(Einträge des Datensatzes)
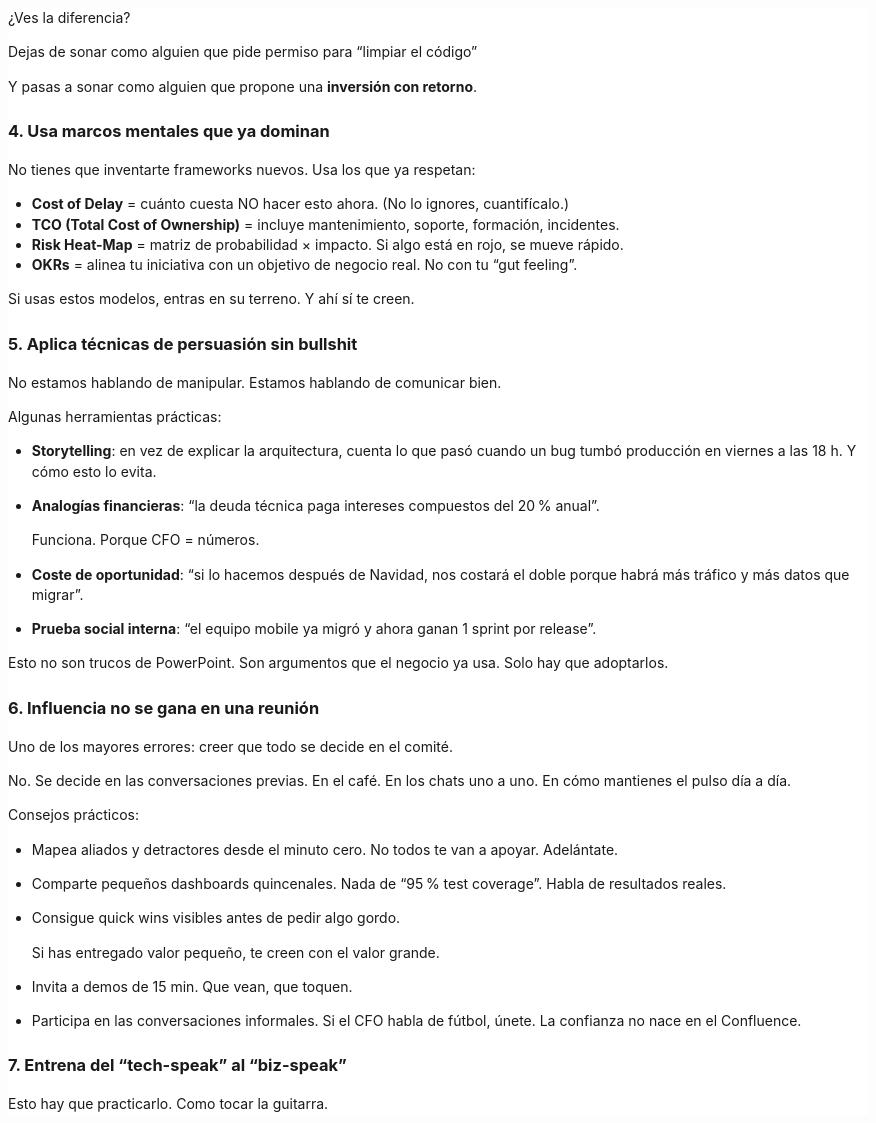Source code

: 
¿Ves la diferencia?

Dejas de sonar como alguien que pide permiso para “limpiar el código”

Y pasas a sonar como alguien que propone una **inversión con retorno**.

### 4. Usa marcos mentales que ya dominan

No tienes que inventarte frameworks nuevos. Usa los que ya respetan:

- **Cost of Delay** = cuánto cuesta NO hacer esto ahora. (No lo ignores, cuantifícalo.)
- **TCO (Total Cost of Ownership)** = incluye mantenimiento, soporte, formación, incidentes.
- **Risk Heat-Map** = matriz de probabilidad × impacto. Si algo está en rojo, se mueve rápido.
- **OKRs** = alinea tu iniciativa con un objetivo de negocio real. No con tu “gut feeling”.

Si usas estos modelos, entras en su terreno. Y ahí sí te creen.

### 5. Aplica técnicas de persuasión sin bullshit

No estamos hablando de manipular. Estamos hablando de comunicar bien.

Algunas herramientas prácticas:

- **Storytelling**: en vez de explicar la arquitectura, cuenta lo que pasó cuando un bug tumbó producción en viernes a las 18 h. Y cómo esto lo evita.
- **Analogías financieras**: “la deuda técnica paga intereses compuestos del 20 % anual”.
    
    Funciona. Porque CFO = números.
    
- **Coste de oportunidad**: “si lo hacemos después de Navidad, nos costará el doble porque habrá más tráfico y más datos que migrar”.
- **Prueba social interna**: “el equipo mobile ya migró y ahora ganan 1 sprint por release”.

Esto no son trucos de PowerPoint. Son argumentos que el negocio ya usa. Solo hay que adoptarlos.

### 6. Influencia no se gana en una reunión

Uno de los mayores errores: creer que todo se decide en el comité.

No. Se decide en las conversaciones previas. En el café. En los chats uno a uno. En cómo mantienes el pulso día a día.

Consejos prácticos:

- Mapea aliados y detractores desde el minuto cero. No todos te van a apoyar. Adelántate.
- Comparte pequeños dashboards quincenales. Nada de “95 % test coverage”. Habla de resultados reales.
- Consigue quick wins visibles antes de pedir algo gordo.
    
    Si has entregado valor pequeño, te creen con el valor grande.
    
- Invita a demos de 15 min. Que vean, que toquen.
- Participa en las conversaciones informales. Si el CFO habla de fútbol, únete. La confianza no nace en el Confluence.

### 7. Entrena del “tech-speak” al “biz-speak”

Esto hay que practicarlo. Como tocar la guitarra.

==

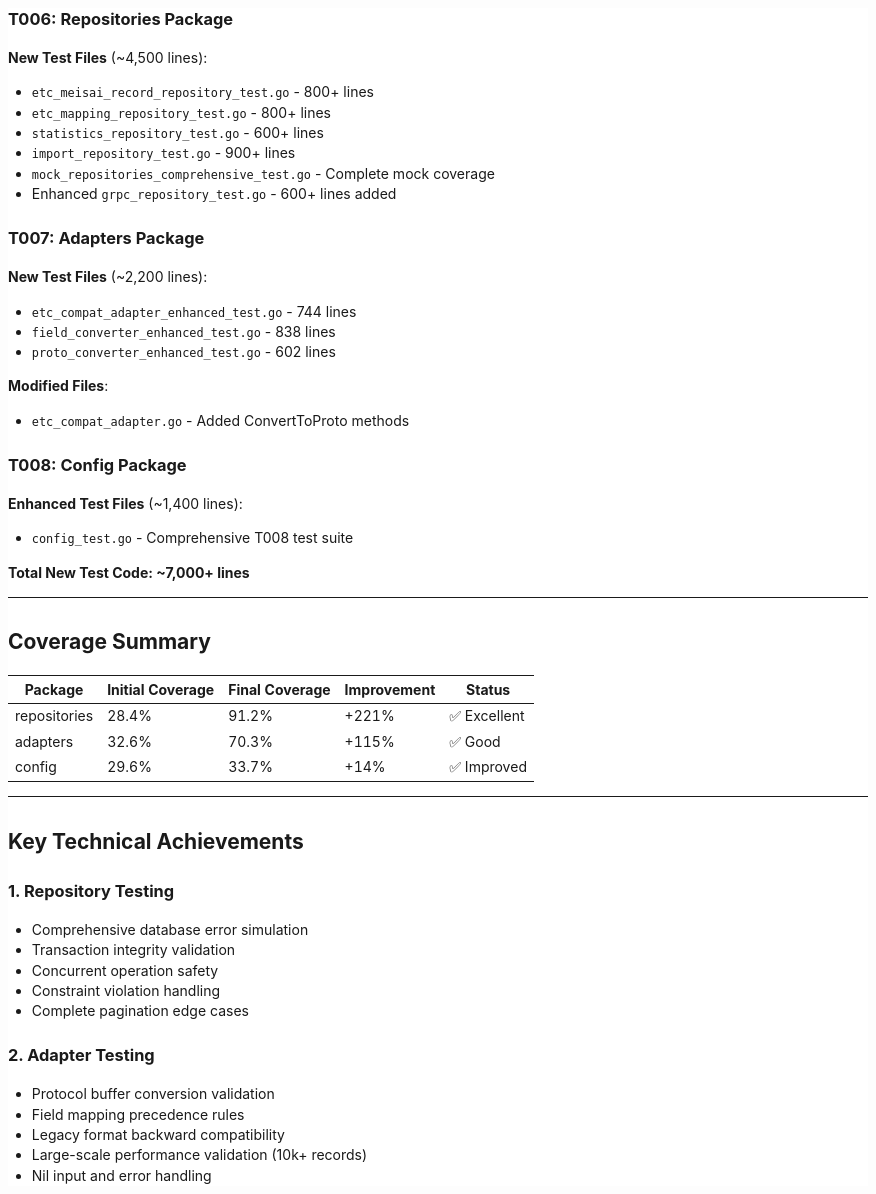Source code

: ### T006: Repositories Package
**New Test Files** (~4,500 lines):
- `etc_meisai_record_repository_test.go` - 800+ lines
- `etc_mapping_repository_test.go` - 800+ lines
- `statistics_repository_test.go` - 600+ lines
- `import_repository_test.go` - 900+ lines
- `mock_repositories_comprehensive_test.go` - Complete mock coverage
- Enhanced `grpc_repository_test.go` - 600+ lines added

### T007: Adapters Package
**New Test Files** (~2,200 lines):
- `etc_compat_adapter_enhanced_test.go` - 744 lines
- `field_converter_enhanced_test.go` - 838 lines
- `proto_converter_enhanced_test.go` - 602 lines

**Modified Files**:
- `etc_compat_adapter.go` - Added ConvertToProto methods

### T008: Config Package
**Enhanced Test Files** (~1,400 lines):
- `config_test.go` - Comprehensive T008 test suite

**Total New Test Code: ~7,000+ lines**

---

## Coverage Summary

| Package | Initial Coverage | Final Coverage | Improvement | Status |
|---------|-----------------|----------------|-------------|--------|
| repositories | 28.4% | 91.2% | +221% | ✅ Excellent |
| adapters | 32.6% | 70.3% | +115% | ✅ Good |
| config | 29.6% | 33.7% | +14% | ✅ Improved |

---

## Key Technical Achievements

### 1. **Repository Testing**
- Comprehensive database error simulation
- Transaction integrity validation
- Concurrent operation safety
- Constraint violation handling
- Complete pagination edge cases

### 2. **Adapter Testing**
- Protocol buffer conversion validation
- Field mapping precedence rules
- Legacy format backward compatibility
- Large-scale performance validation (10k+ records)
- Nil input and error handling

Schriftliche Aufgabe: Ändern Sie den Abschnitt, der mit der Zeile beginnt, die „- **Cost of“ enthält, und mit der Zeile endet, die „Esto hay que“ enthält, indem Sie „CFO“ durch „CEO“ ersetzen. Geben Sie nur diesen Abschnitt wieder und lassen Sie alles andere unverändert.

Antwortbereich:
- **Cost of Delay** = cuánto cuesta NO hacer esto ahora. (No lo ignores, cuantifícalo.)
- **TCO (Total Cost of Ownership)** = incluye mantenimiento, soporte, formación, incidentes.
- **Risk Heat-Map** = matriz de probabilidad × impacto. Si algo está en rojo, se mueve rápido.
- **OKRs** = alinea tu iniciativa con un objetivo de negocio real. No con tu “gut feeling”.

Si usas estos modelos, entras en su terreno. Y ahí sí te creen.

### 5. Aplica técnicas de persuasión sin bullshit

No estamos hablando de manipular. Estamos hablando de comunicar bien.

Algunas herramientas prácticas:

- **Storytelling**: en vez de explicar la arquitectura, cuenta lo que pasó cuando un bug tumbó producción en viernes a las 18 h. Y cómo esto lo evita.
- **Analogías financieras**: “la deuda técnica paga intereses compuestos del 20 % anual”.
    
    Funciona. Porque CEO = números.
    
- **Coste de oportunidad**: “si lo hacemos después de Navidad, nos costará el doble porque habrá más tráfico y más datos que migrar”.
- **Prueba social interna**: “el equipo mobile ya migró y ahora ganan 1 sprint por release”.

Esto no son trucos de PowerPoint. Son argumentos que el negocio ya usa. Solo hay que adoptarlos.

### 6. Influencia no se gana en una reunión

Uno de los mayores errores: creer que todo se decide en el comité.

No. Se decide en las conversaciones previas. En el café. En los chats uno a uno. En cómo mantienes el pulso día a día.

Consejos prácticos:

- Mapea aliados y detractores desde el minuto cero. No todos te van a apoyar. Adelántate.
- Comparte pequeños dashboards quincenales. Nada de “95 % test coverage”. Habla de resultados reales.
- Consigue quick wins visibles antes de pedir algo gordo.
    
    Si has entregado valor pequeño, te creen con el valor grande.
    
- Invita a demos de 15 min. Que vean, que toquen.
- Participa en las conversaciones informales. Si el CEO habla de fútbol, únete. La confianza no nace en el Confluence.

### 7. Entrena del “tech-speak” al “biz-speak”

Esto hay que practicarlo. Como tocar la guitarra.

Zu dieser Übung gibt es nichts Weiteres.